=== ACTIVITY ===
Every line of the material below should be output exactly as written, with the images skipped.

╔══

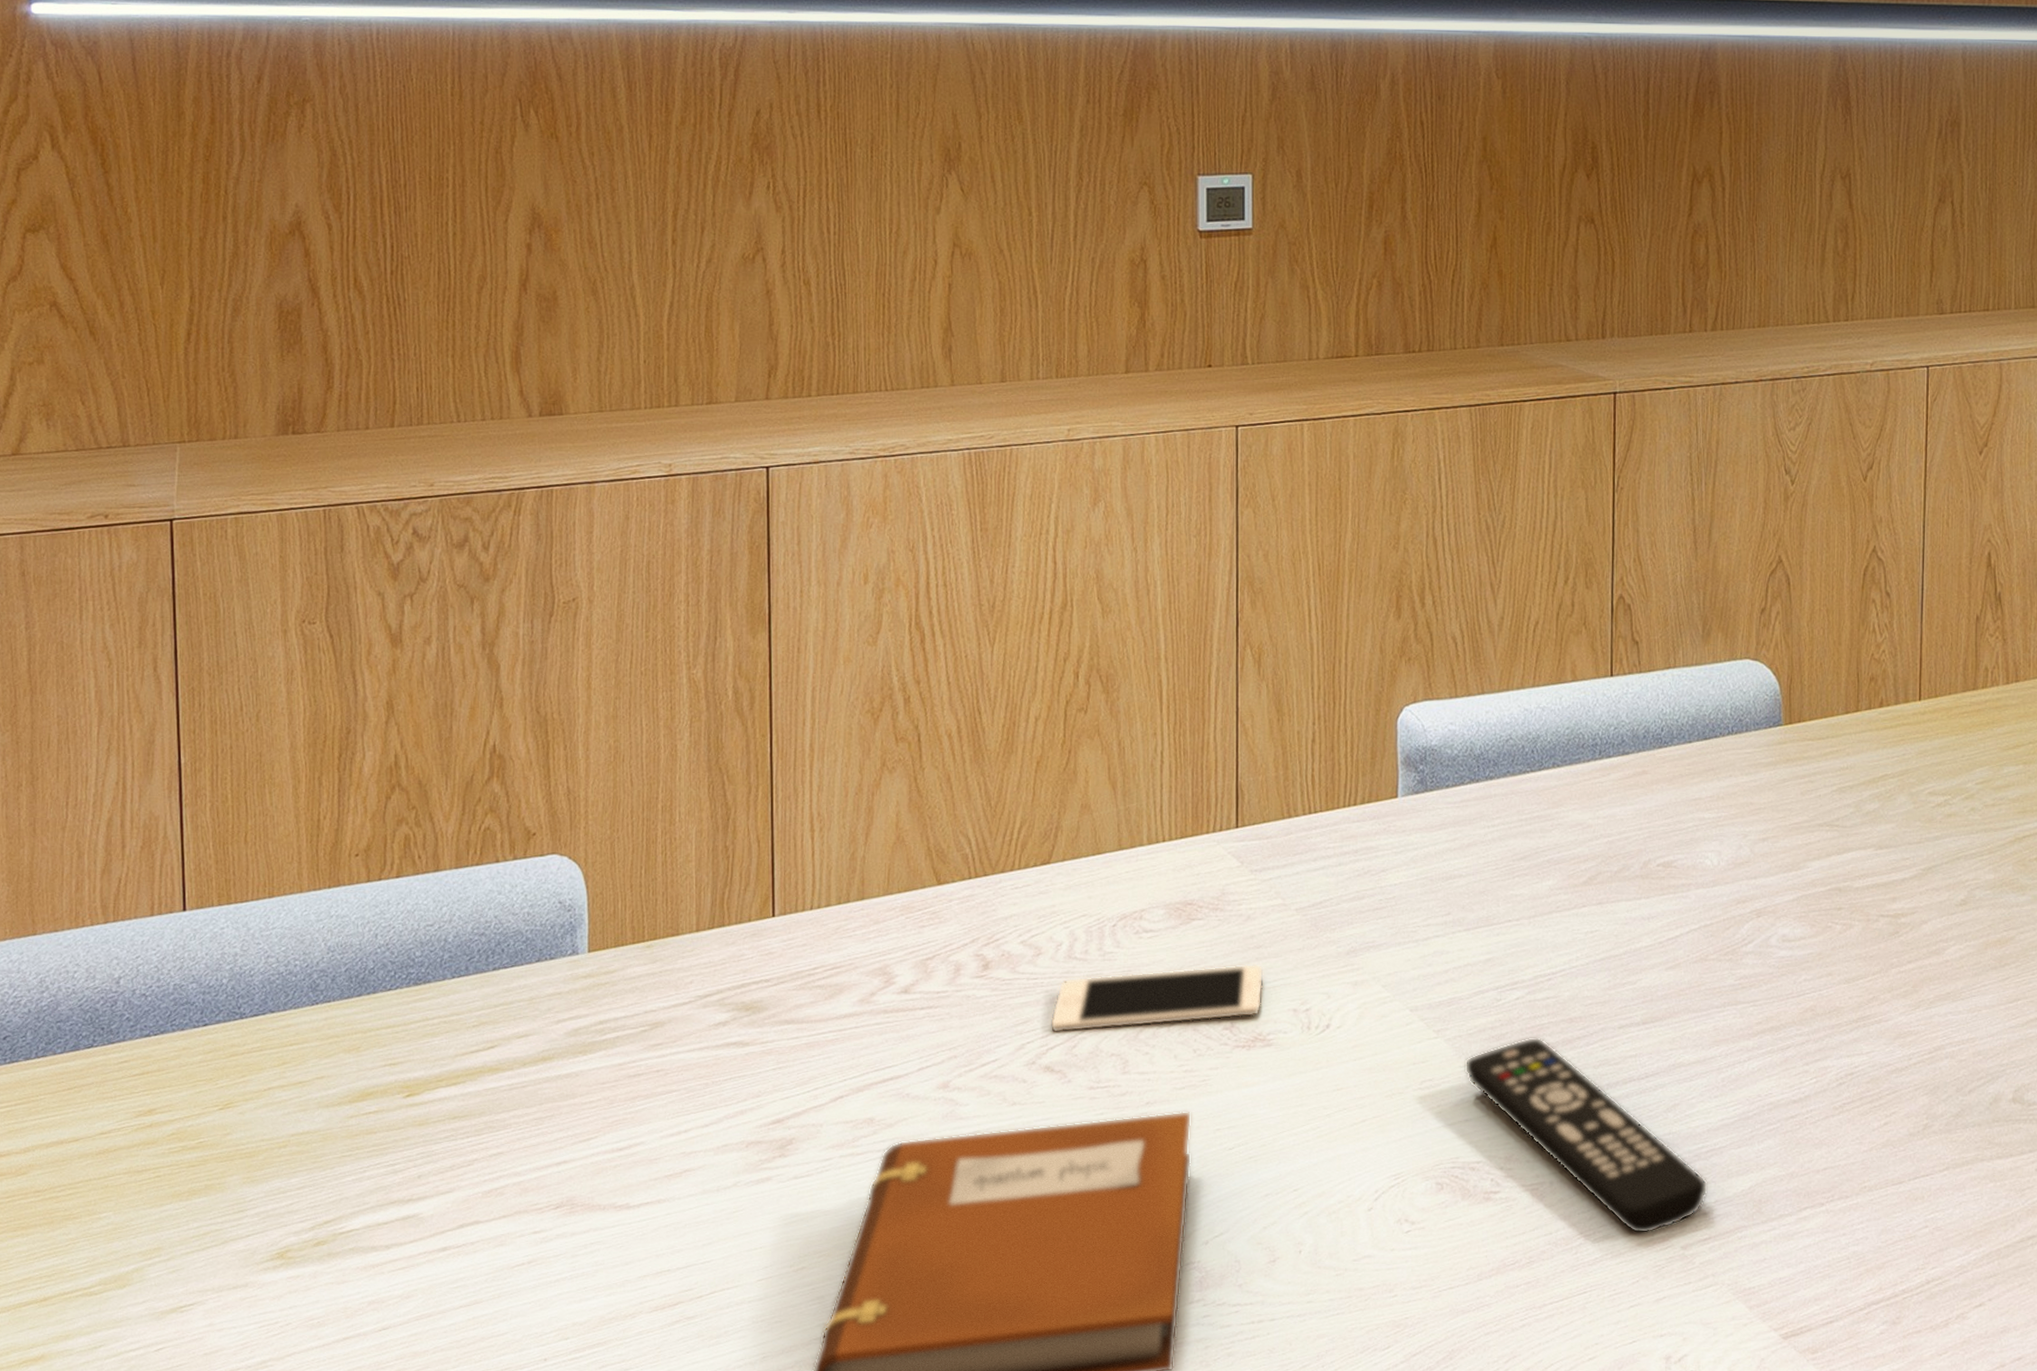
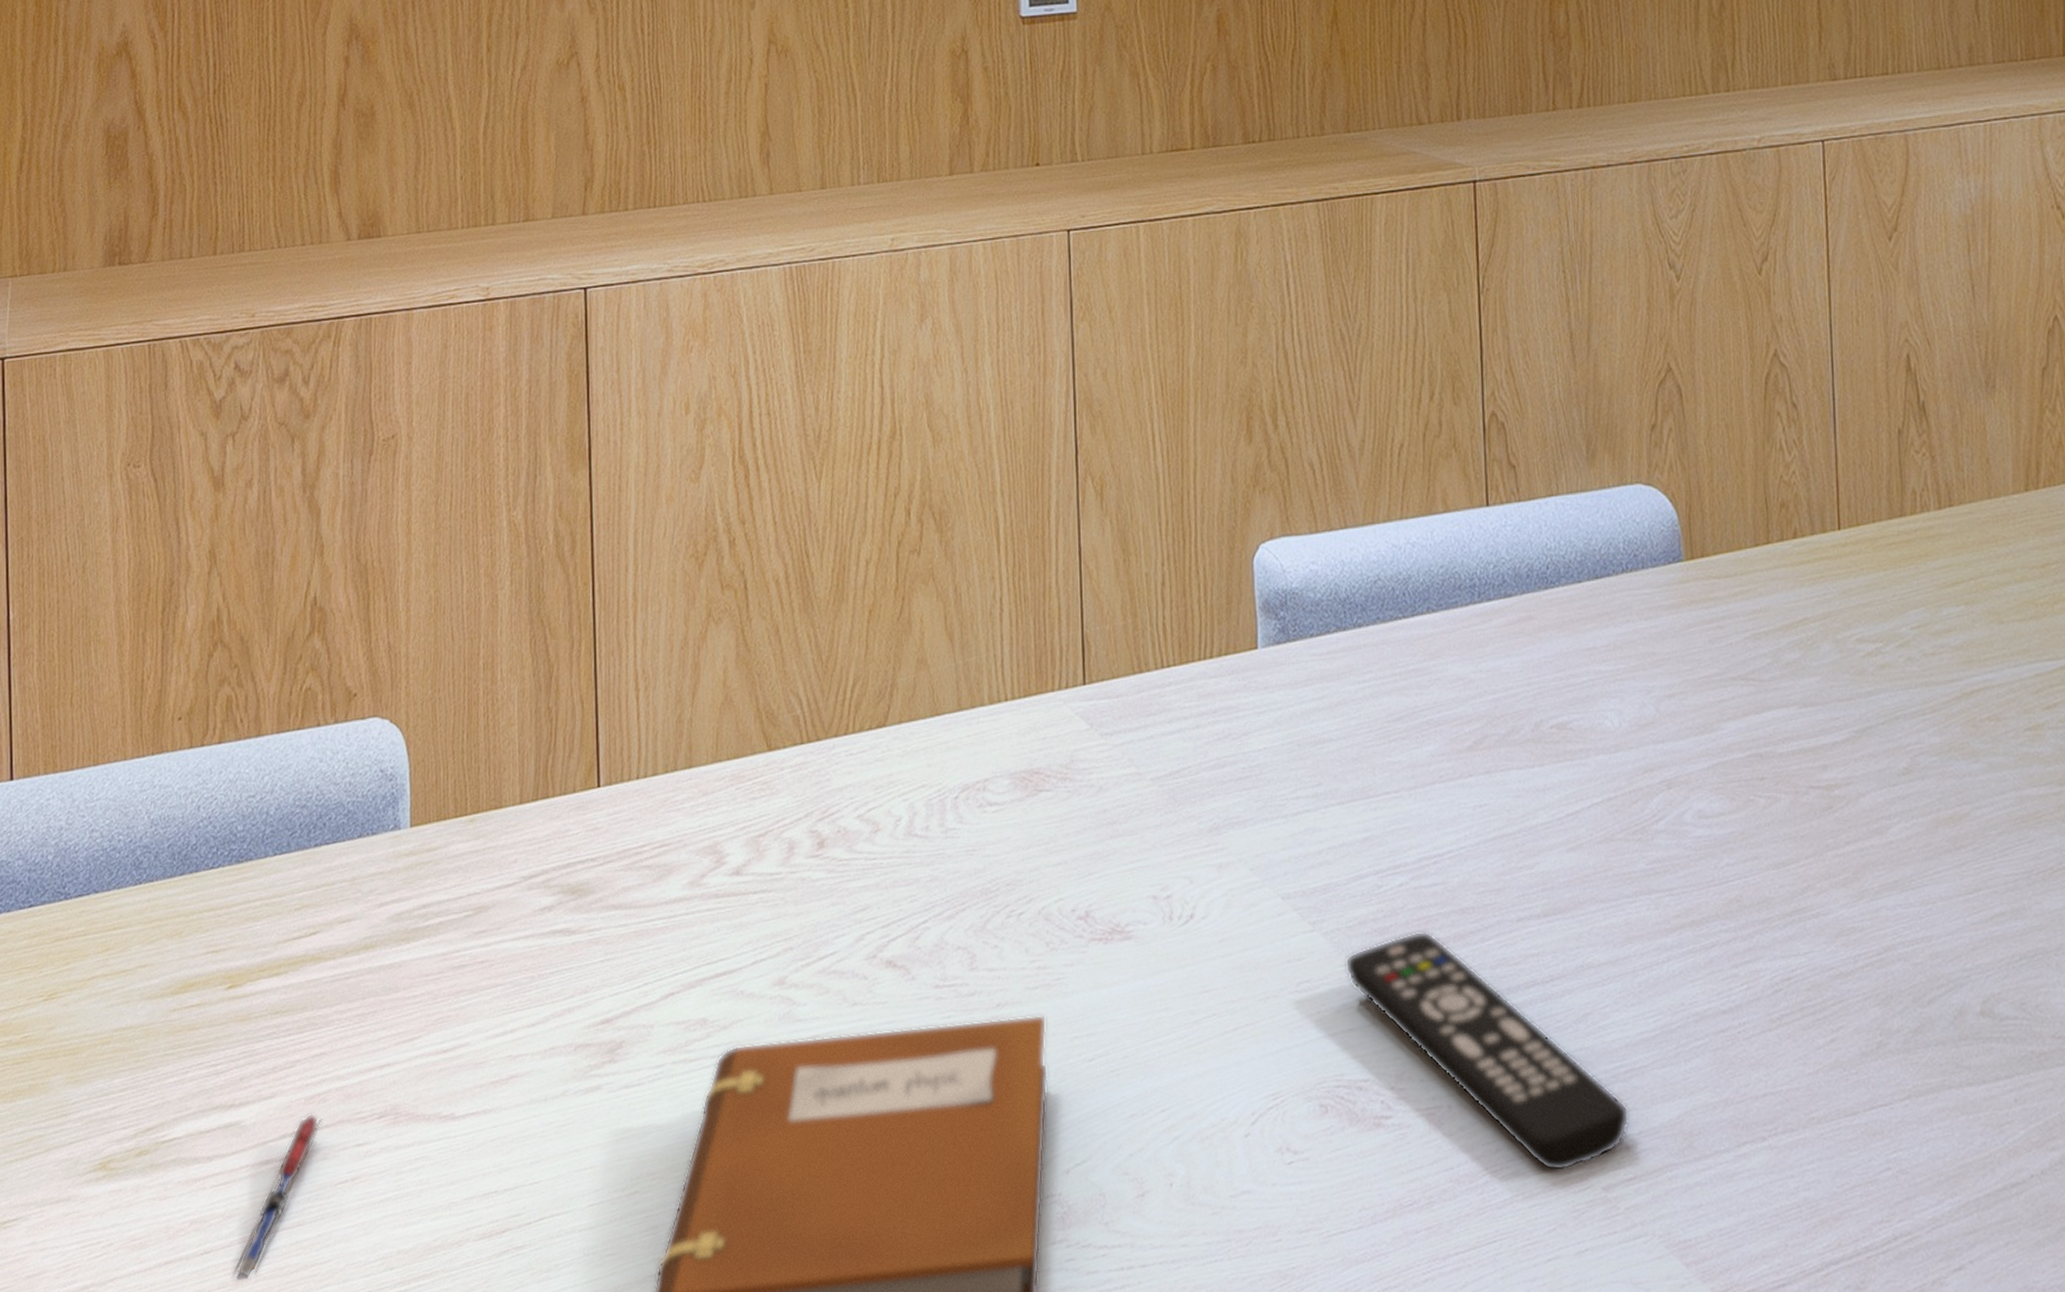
pen: none [412,1205,500,1351] -> present [234,1113,323,1279]
cell phone: present [1050,963,1264,1033] -> none [890,842,1120,922]

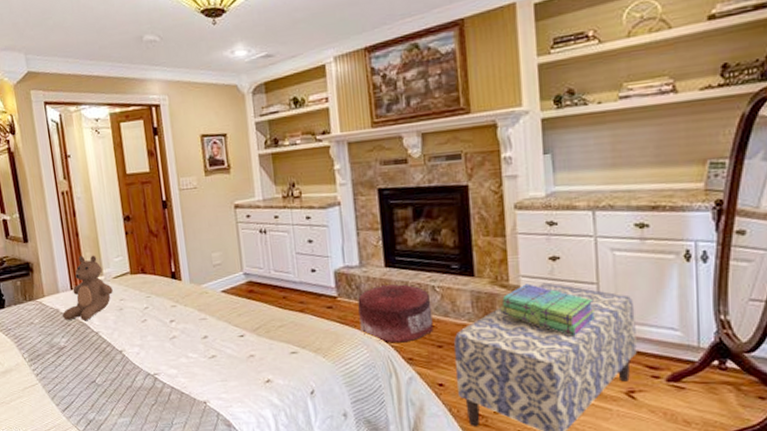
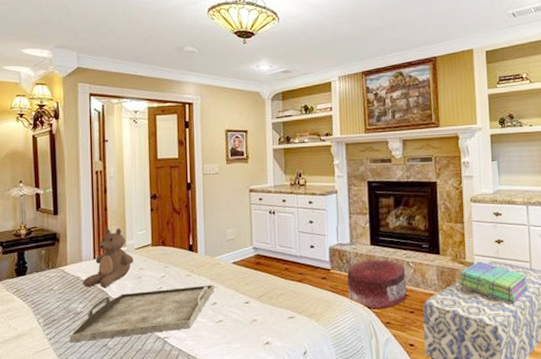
serving tray: none [55,316,204,379] -> present [69,284,214,343]

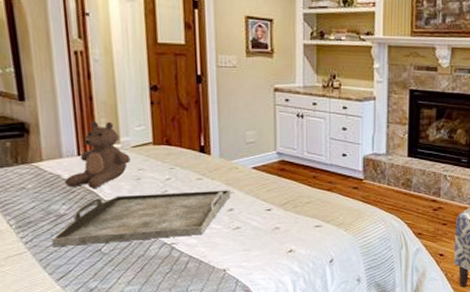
pouf: present [347,259,407,309] -> none [381,171,442,221]

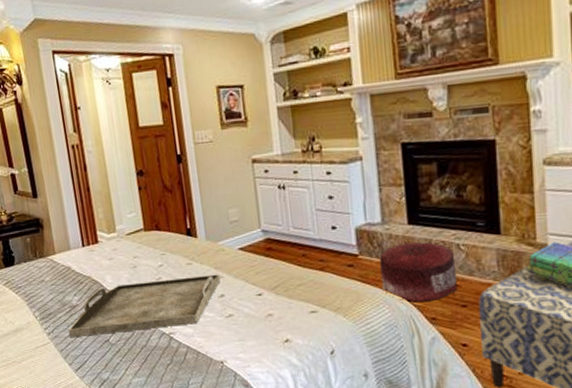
teddy bear: present [65,121,131,189] -> none [74,211,126,279]
pouf: none [381,171,442,221] -> present [379,241,458,303]

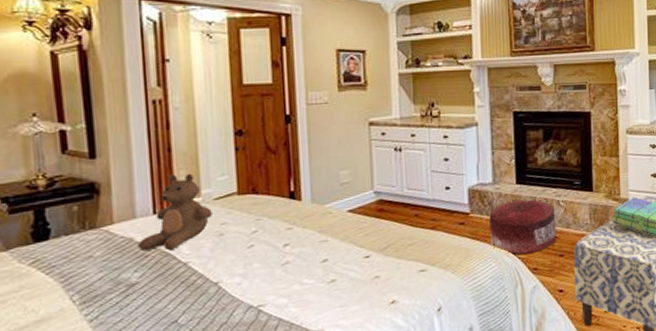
serving tray: present [68,274,221,338] -> none [120,238,325,323]
teddy bear: none [74,211,126,279] -> present [138,173,212,251]

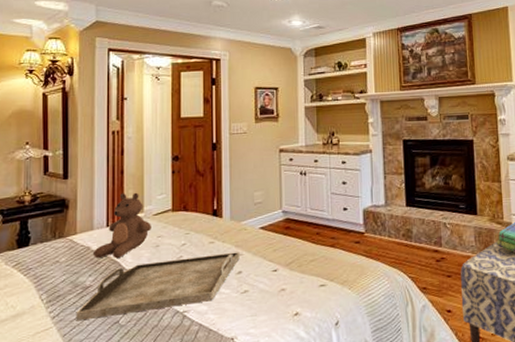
serving tray: none [120,238,325,323] -> present [75,252,240,321]
pouf: present [489,199,557,255] -> none [382,221,444,274]

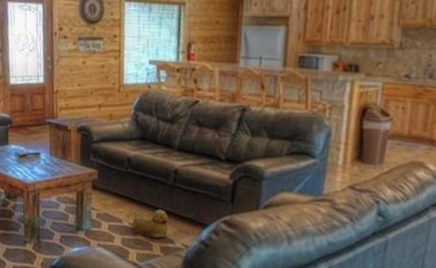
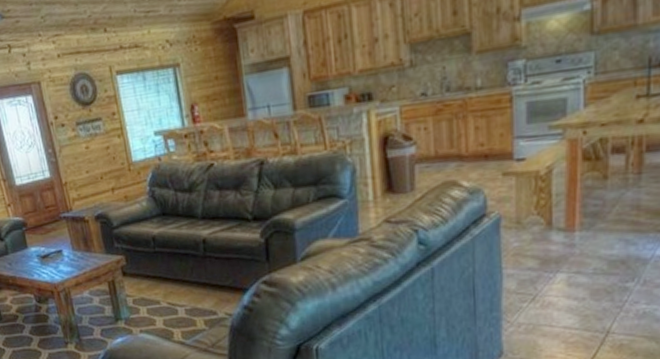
rubber duck: present [132,209,169,238] -> none [170,283,209,313]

╚══

=== WRITTEN SOLUTION ===
pen: none [412,1205,500,1351] -> present [234,1113,323,1279]
cell phone: present [1050,963,1264,1033] -> none [890,842,1120,922]

serving tray: none [55,316,204,379] -> present [69,284,214,343]

pouf: present [347,259,407,309] -> none [381,171,442,221]

teddy bear: present [65,121,131,189] -> none [74,211,126,279]
pouf: none [381,171,442,221] -> present [379,241,458,303]

serving tray: present [68,274,221,338] -> none [120,238,325,323]
teddy bear: none [74,211,126,279] -> present [138,173,212,251]

serving tray: none [120,238,325,323] -> present [75,252,240,321]
pouf: present [489,199,557,255] -> none [382,221,444,274]

rubber duck: present [132,209,169,238] -> none [170,283,209,313]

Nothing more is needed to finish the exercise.